There are no schools, hospitals, or pharmacies. We're left to fend for ourselves.

Hope for Families

Thanks to the support provided by the EU and other generous supporters, GOAL teams are reaching over 51,000 families in Northwest Syria with monthly cash-based assistance they can use to purchase food and meet other essential needs. Families like Um Abdal and Hamoud’s.

“Recently, we have received cash aid from GOAL. This felt like a feast to us. We bought sugar, lentils, bulgur wheat and oil – certainly vegetable oil, not olive oil; we haven't tasted olive oil in over five years," shares Hamoud.

“We also bought some foods we haven't had in a while, like eggs. My wife even made a big meal for the children,” he continues.

Like so many other parents in Northwest Syria, Hamoud has become used to skipping meals in the face of an uncertain future and the fading memories of a better past. But he knows how important it is for children to access nutritious food.

In the morning, as soon as the children open their eyes, they ask for food. Children do not know about money, income, or things like that. They just know of need,” says Hamoud.

Three smiling children in a camp for people displaced by the ongoing Syria conflict in Kelly, Idleb, Northwestern Syria
Hamoud’s granddaughter Leila (10) with her brother Ali (5) and sister Zainab (8).

Ten-year-old Leila, the oldest of Hamoud's three grandchildren, shares her grandfather's worries, having grown up in displacement.

"When I was young, my grandmother took me to school. I learned how to write my name, and I remember that school was something beautiful. Now, I can only memorise the camp's roads, but I'm not upset as long as I can look after my siblings. I don't want anything from the world except being able to make sure they can have food," she says.

*The names of the individuals featured in this story were changed to protect their identity

GOAL in Syria

After more than a decade of conflict, over 6.8 millions Syrians are internally displaced. 70% of Syrians are in need of humanitarian assistance and relying on aid to survive day-to-day.

GOAL teams have been working on the ground in Syria since the conflict began in 2012. In the last year GOAL's emergency response programme has reached over 287,000 newly displaced people with food, cooking supplies and financial assistance. As GOAL engineers repair damage to water network infrastructure, more than 1.1 million people are now able to access clean drinking water in their homes.

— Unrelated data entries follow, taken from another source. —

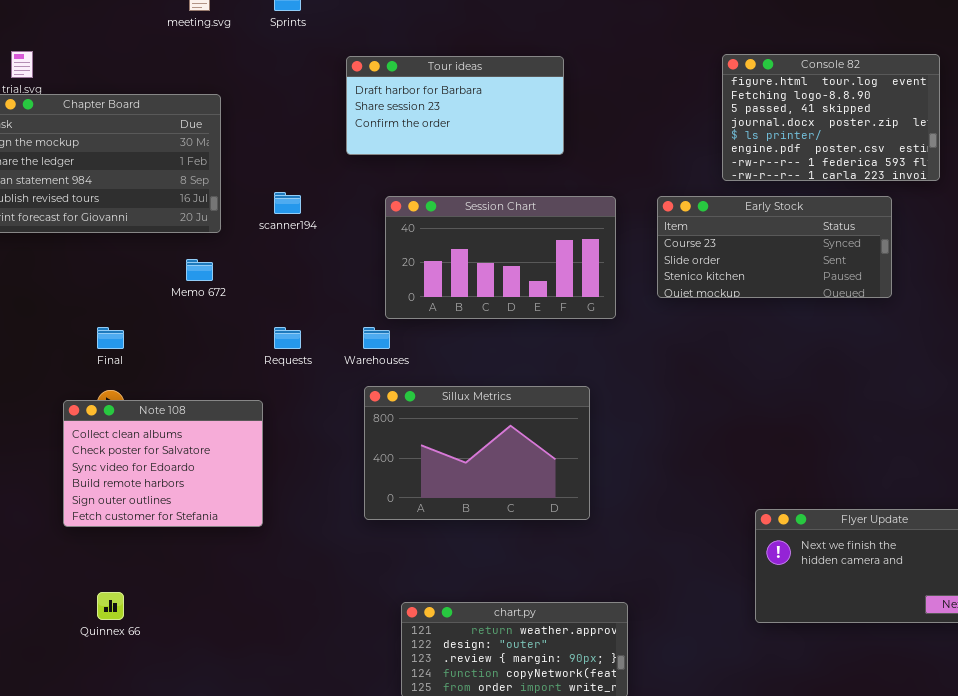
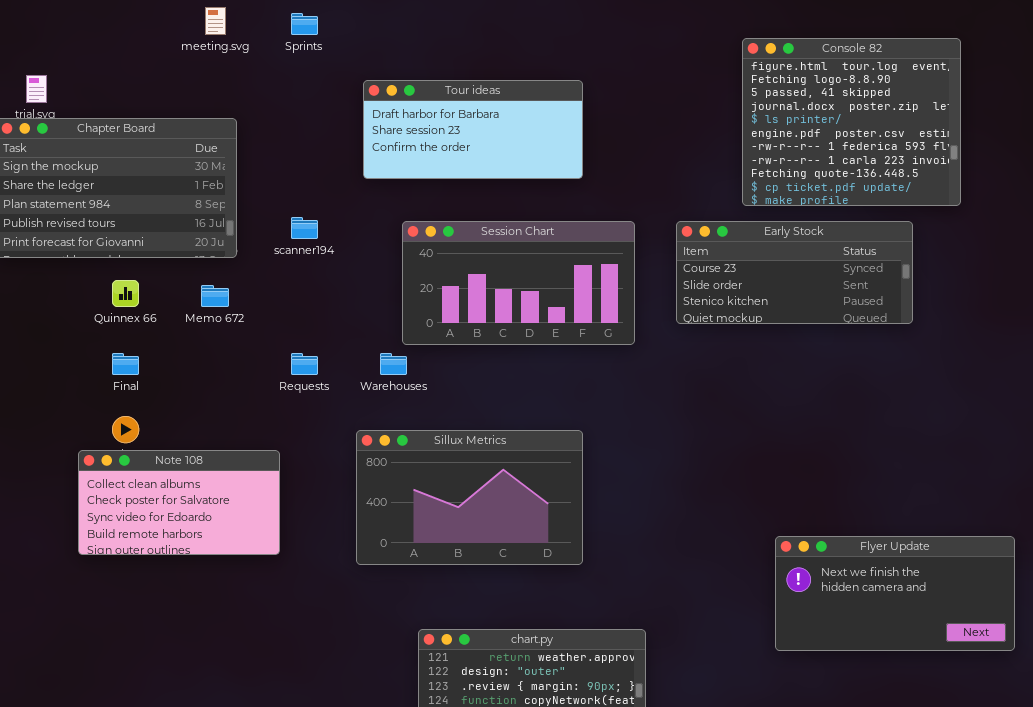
Console 82: [722,54,940,181] -> [742,38,961,206], resized
Sillux Metrics: [364,386,590,520] -> [356,430,583,565], moved
Note 108: [63,400,263,527] -> [78,450,280,555], resized
Quinnex 66: [97,592,124,620] -> [112,280,139,307], moved

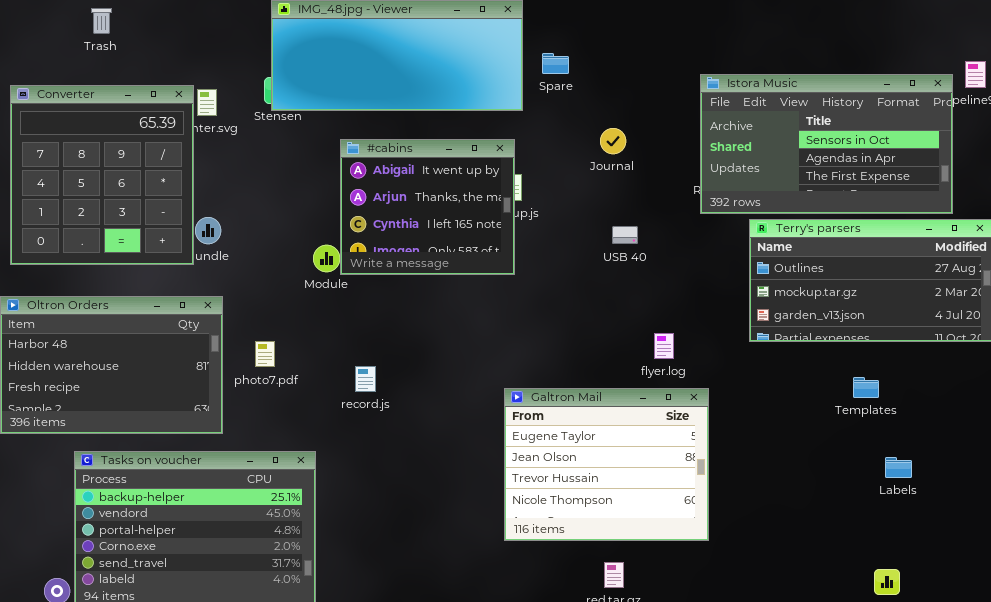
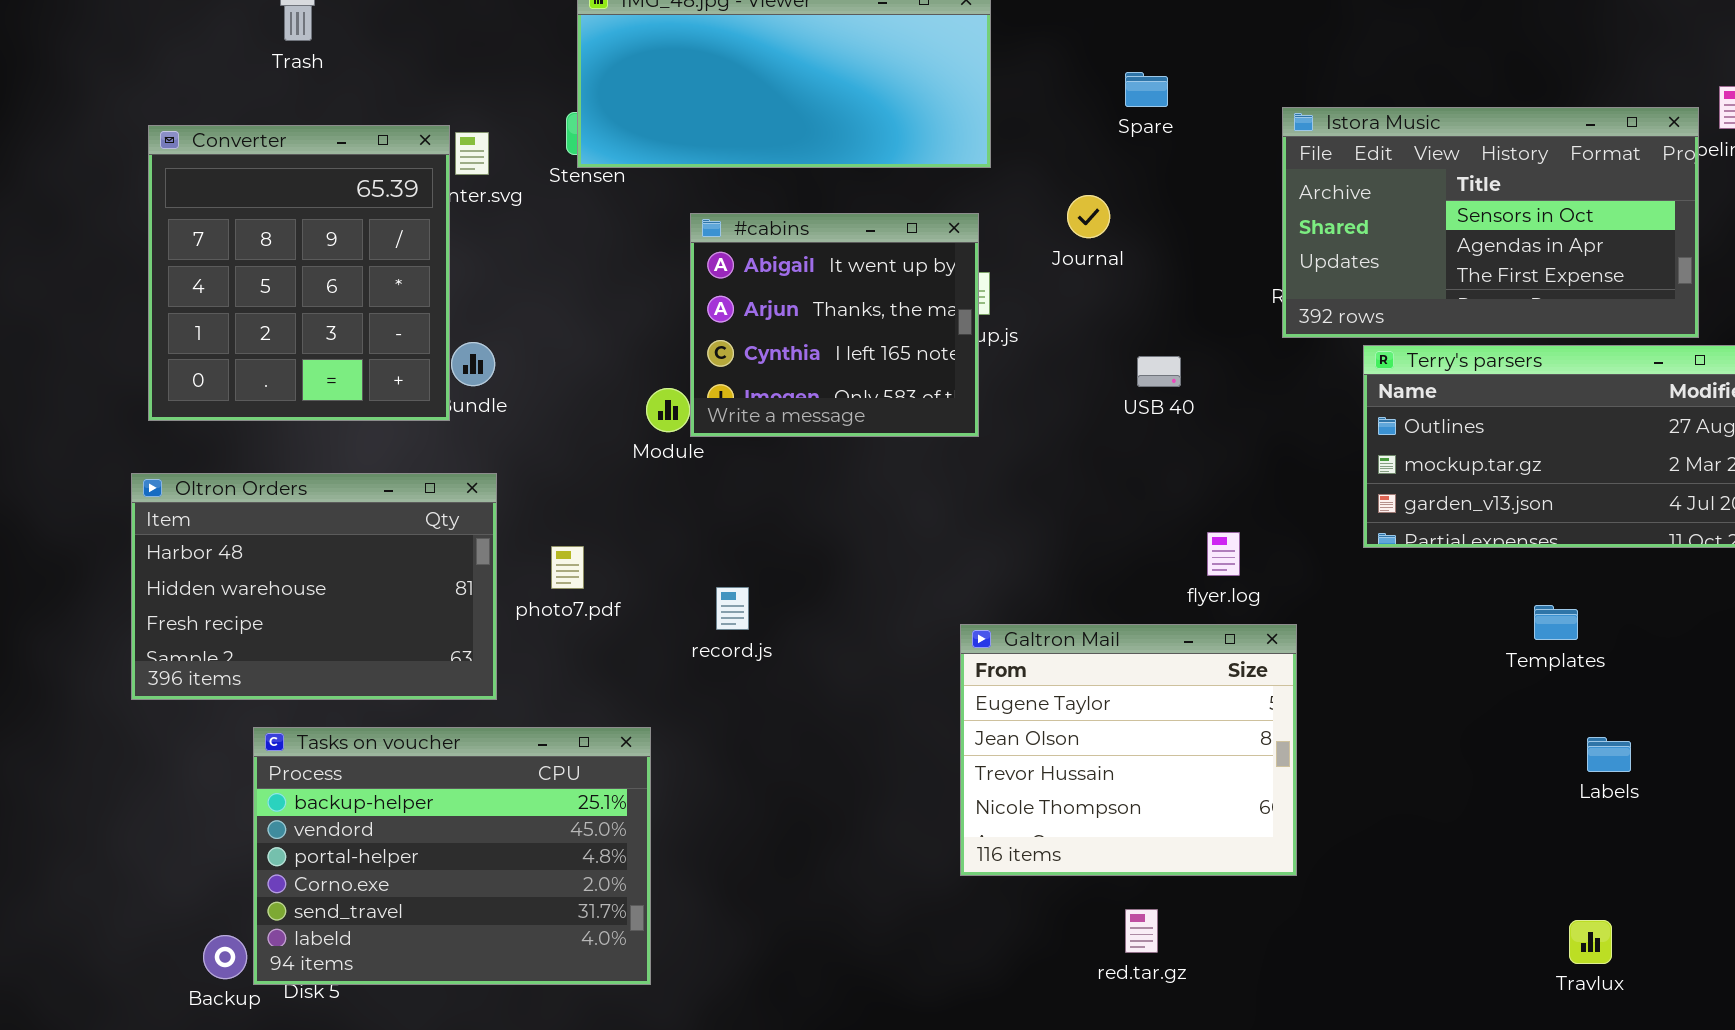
Spare: [542,53,569,74] -> [1125,72,1168,107], moved
Journal: [600,128,626,154] -> [1067,195,1110,238], moved

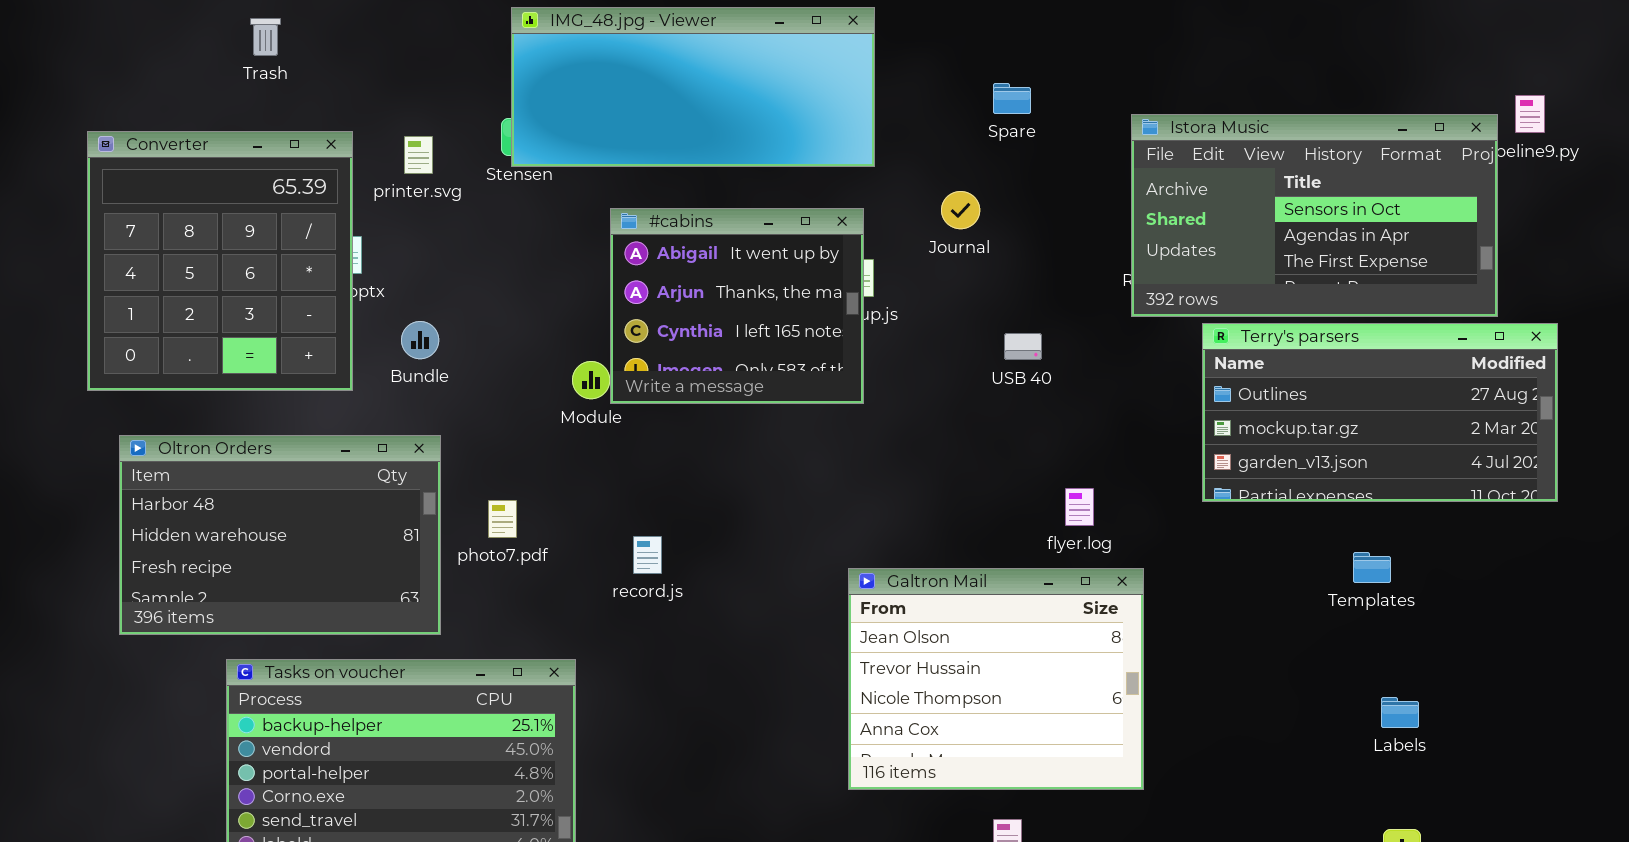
Converter: [148,125,450,421] -> [87,131,353,391], moved
Galtron Mail: [960,624,1297,876] -> [848,568,1144,790], scrolled down 1 row
Labels: [1587,737,1631,772] -> [1381,697,1419,728], moved

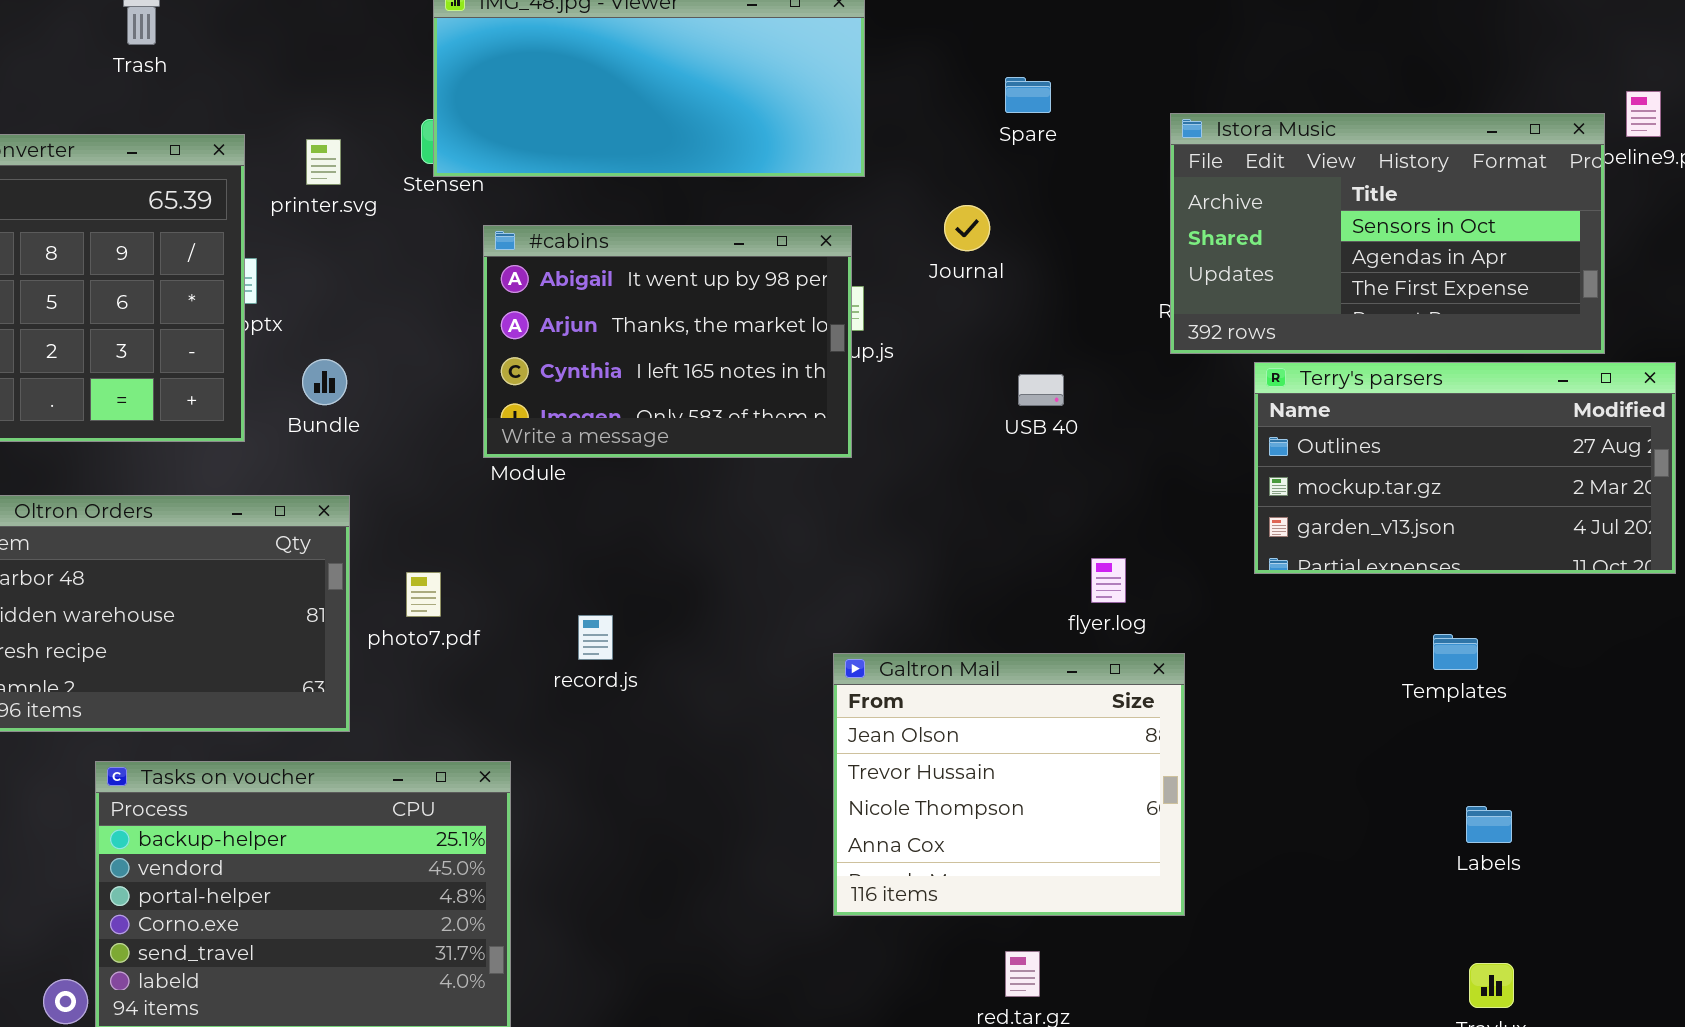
#cabins: [610,208,864,404] -> [483,225,852,458], resized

A further 430,000 people are benefitting from GOAL's bakery programme in North-West Syria.

Impact in Numbers

+1 million

Providing clean water to over 1 million people


Delivering bread to over 430,000 people daily

2.1 million

People supported in 2022


GOAL begins operations in Syria

Kareem's Story

Kareem and his family have spent the last decade travelling across war-torn Syria seeking refuge. Neighbouring Turkey offered a safe haven and a chance to rebuild their lives.

Sadly, this respite was short-lived. The family were forced to flee once again when a massive earthquake struck Turkey in February. Lucky to escape with their lives, the family returned to North-West Syria.

Escalating conflict has once again uprooted the family. As airstrikes intensified, Kareem and his family were forced to flee their home in Sarmin.

The decision was not taken lightly but Kareem was left with no choice, “You experience the peak of helplessness when you see your children scared, trembling."

"Although it was dangerous to travel while bombs were falling all around us, I gathered my children one evening when the shelling waned a bit and we escaped without looking back,” Kareem says.

Kareem with his 2 sons and daughter at their new temporary home

Kareem with his 3-year-old son Azim, 4-year-old Ahmad and 5-year-old daughter Yasmine.